She was the darling star that danced in his eyes,
A rapture of innocence too divine.
For such a flower, I’d give her the world,
So one day he gave her his eyes.
But what he felt was a trembling hand,
No trace of a smile, no crease at the eyes.
“The horror, the terror, the monstrosity of it all!” she cried,
“Take them back, my love. I’d rather be blind.”
You’ll find the gold,
Then throw it over your shoulder,
and dig some more.
Sometimes I wonder,
If I were you to see you again, what would I do?
Would I run? Would I stare?
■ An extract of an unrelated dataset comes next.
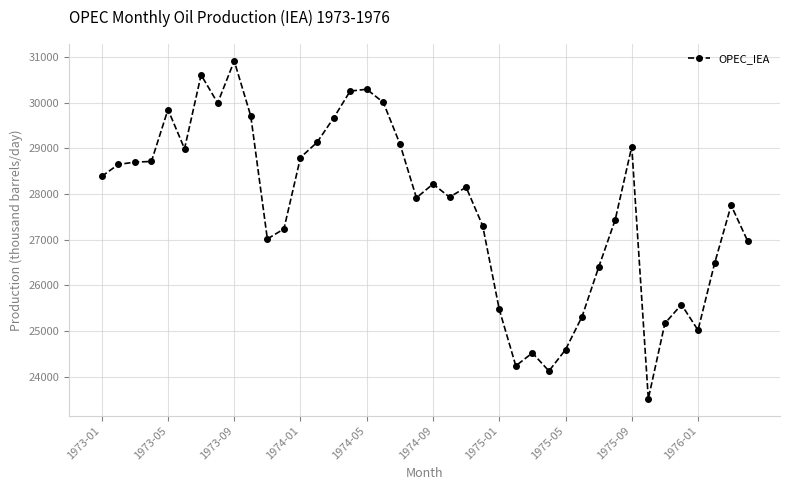

What is the minimum value shown in the chart?

23513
Would I pretend you weren’t even there?
I may have tucked you away under a blanket tight,
But you still tug at the end of the line.
It don’t take no marvelous interpretation,
Or Deerstalker hats,
To see that his Misery was in demand,
For the company of her small talk,
To fuel ill-minded thoughts.
Perhaps the red lights were too subtle for his eyes.
I buried myself in your subtle captivity,
It was diplomatic delicacy.
I lost my footing and slid into your arrest,
Yet you didn’t seem to address that it was sentimental feeling.
I was fiddling for keys to a coded lock,
To open affectionate Apathy,
But you had receded into nothingness,
The chance of finding you was unlikely.
And maybe I shouldn’t have asked,
What the cat was looking for in the bag,
Because maybe it was a mindless fool,
With inadequate questions.
Perhaps your idea of how jokes worked was different (from mine),
Because when I knocked, you didn’t answer.
You really were only suppose to perform,
Yet you seemed to be directing this incompetent drama.